* **TASK TO CARRY OUT**
Please give back word for word the lines below, from the first one through the one with "cup: none [52,365,97,395]".

* **MATERIALS PROVIDED**
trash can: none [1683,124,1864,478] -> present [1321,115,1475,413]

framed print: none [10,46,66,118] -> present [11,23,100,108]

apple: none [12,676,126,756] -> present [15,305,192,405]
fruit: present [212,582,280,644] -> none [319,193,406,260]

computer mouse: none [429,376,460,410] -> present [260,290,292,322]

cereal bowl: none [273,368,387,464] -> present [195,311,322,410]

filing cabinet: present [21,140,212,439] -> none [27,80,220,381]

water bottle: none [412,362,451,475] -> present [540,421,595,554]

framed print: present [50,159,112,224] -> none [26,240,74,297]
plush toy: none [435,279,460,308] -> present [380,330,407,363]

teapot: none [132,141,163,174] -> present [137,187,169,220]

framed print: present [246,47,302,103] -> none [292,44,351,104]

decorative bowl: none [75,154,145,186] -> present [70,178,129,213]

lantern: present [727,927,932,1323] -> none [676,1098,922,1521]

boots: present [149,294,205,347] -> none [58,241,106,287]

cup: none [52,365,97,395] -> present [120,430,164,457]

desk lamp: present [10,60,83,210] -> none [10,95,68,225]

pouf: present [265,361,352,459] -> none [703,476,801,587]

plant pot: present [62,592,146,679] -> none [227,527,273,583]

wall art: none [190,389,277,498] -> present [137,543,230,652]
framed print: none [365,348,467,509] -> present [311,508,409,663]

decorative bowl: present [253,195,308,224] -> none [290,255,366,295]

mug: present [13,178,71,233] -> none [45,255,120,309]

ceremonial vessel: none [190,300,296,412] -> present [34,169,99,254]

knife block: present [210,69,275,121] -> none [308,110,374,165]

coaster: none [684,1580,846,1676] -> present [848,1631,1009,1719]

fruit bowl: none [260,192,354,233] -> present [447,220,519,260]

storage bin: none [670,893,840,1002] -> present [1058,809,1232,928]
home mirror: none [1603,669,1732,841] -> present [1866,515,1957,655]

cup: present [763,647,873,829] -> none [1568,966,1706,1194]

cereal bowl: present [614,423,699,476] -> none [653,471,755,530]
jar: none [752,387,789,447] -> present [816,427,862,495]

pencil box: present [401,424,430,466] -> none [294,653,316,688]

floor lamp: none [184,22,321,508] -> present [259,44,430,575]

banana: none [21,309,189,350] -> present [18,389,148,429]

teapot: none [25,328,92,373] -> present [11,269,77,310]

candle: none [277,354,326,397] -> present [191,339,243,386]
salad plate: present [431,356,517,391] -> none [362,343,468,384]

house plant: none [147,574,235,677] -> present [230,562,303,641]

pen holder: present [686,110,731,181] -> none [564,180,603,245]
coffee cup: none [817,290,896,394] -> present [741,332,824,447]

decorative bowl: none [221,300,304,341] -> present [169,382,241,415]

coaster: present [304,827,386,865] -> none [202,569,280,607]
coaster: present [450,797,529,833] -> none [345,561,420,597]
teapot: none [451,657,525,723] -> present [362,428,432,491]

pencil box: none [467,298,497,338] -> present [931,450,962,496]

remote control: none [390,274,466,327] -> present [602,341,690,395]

* **FINAL ANSWER**
trash can: none [1683,124,1864,478] -> present [1321,115,1475,413]

framed print: none [10,46,66,118] -> present [11,23,100,108]

apple: none [12,676,126,756] -> present [15,305,192,405]
fruit: present [212,582,280,644] -> none [319,193,406,260]

computer mouse: none [429,376,460,410] -> present [260,290,292,322]

cereal bowl: none [273,368,387,464] -> present [195,311,322,410]

filing cabinet: present [21,140,212,439] -> none [27,80,220,381]

water bottle: none [412,362,451,475] -> present [540,421,595,554]

framed print: present [50,159,112,224] -> none [26,240,74,297]
plush toy: none [435,279,460,308] -> present [380,330,407,363]

teapot: none [132,141,163,174] -> present [137,187,169,220]

framed print: present [246,47,302,103] -> none [292,44,351,104]

decorative bowl: none [75,154,145,186] -> present [70,178,129,213]

lantern: present [727,927,932,1323] -> none [676,1098,922,1521]

boots: present [149,294,205,347] -> none [58,241,106,287]

cup: none [52,365,97,395] -> present [120,430,164,457]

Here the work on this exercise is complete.